> _EXTRACTED TEXT_

----

How I Stumbled Into Six Marriages — And The Shame Of Six Divorces

Photo: PRImageFactory | Getty Images / Kameleon007 | Getty Images Signature
Upset woman

"Always the bride, never the bridesmaid," I muttered to myself. Some girls get all the luck.

I’ve been married so many times, that I’m running out of dress colors to choose so I don’t repeat them from one wedding to another. It’s getting tricky to find great wedding music and be absolutely certain I haven’t used it before. I’ve got bridesmaids on permanent stand-by and a divorce lawyer on retainer. He’s given me an estate home with an ocean view — "A little 'thank you' gift," he said.

Well, okay. Maybe it’s not quite all of that.

While sometimes I find it hard to believe I’ve been married six times, it doesn’t seem weird to me because I understand how it all unfolded.

But then, I guess when you live in the asylum, crazy is normal.

So let me invite you into the asylum and I’ll explain just how crazy my life got — and why:

First, it was never my intention to become a "serial bride." I wanted only one husband forever, that "happily-ever-after" in the storybooks. I wanted kids, the white picket fence, the whole nine yards. I wanted what I never had growing up — a happy home, free of alcoholism, insults, fear, abuse, and violation.

I wanted to be loved.

The problem was, I didn’t know what love looked like. My birth mother was 15 years old. Knowing her mother would force her to have an abortion, she did her best to hide my existence until it was too late to abort the baby she so desperately wanted.

I was sent to live in a home for Naughty Girls, and my birth mother tried — unsuccessfully — to figure out how to keep me, which was just not done in the Dark Ages. Tenderly, she cared for me for the first few weeks of my life before I was snatched away and sent to foster care to await adoption.

I don’t know how many foster homes I was in, but I would have bonded with at least one more mother figure over the next several months. Those bonds, too, would be broken when I was adopted by a woman who never liked me from the moment she laid eyes on me. In the meantime, the abandoned little girl inside me was desperate for this Mommy to please love her, please, please, oh please?

I used to catch glimpses of love from my father now and then, but he was away a lot with his work. When I was nine, he experienced significant career disappointments and turned to the bottle to escape his failures. I got the brunt of his drinking, plus he was nowhere around to protect me from the abuse I endured at the hands of my mother and my older brother.

Desperate for love, I began chasing happily-ever-after like a deranged hamster on an ever-spinning wheel. Apparently, I’d read one too many fairytales because — well, life happened. Or at least, my life. I ended up marrying half of Canada before moving across the planet and beginning to work my way through England, too.

RELATED: The Aftermath Of Growing Up With An Emotionally Abusive Mother

Toxic seeds were planted

"You were so ugly," my mother told me more than once, always laughing. "Fat, ugly, with eczema all over your face. I was so ashamed of you. I begged your dad not to let anyone come and see you until you weren’t so ugly."

She fed me a constant diet of insults and criticisms, an assortment of statements that felt like, "You don’t deserve to breathe."

She was an angry woman. Along with her physical and emotional abuse, she violated me in an awful way until I was about 12.

And if there was something in the oven, she’d say if I made the tiniest noise, the oven would explode, kill my family, and it would be all my fault.

----

> _ENTRIES SHOWN_

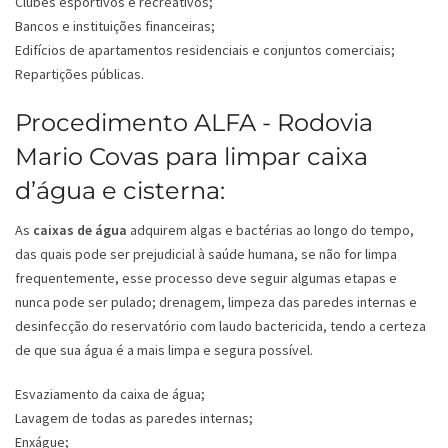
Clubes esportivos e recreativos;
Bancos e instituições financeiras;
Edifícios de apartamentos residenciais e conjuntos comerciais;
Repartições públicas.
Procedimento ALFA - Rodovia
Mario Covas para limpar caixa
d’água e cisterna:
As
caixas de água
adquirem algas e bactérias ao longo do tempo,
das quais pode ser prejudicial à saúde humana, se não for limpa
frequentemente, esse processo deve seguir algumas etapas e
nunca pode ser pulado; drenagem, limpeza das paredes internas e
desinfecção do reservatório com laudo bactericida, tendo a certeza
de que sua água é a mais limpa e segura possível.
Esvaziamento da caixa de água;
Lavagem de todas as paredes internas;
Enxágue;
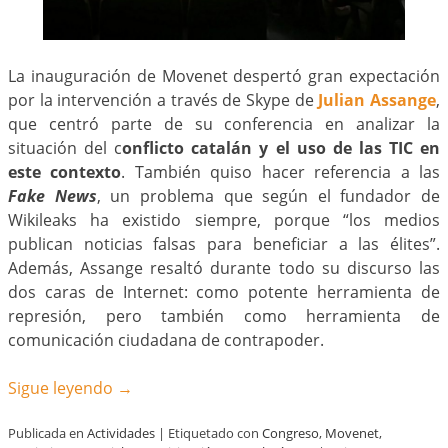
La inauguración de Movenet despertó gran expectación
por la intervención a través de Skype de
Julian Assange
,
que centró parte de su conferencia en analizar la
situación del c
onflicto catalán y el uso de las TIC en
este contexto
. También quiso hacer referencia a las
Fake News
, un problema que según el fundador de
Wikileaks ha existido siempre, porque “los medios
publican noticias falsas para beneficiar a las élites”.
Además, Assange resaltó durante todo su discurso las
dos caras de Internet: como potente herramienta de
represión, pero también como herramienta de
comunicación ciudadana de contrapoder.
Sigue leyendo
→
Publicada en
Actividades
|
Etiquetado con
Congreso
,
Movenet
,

----

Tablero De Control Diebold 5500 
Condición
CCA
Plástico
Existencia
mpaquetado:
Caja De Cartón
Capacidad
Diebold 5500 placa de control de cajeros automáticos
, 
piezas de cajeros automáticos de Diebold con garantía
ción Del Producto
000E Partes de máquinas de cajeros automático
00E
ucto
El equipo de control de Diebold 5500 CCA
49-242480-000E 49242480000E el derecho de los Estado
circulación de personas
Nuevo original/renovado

----

> _WHAT TO PRODUCE_
Can you copy the passage from the essay on six marriages, starting at "I was sent to" and ending at "to await adoption.", and replace "Tenderly" with "Gently"?

> _ANSWER FOR THE TASK_
I was sent to live in a home for Naughty Girls, and my birth mother tried — unsuccessfully — to figure out how to keep me, which was just not done in the Dark Ages. Gently, she cared for me for the first few weeks of my life before I was snatched away and sent to foster care to await adoption.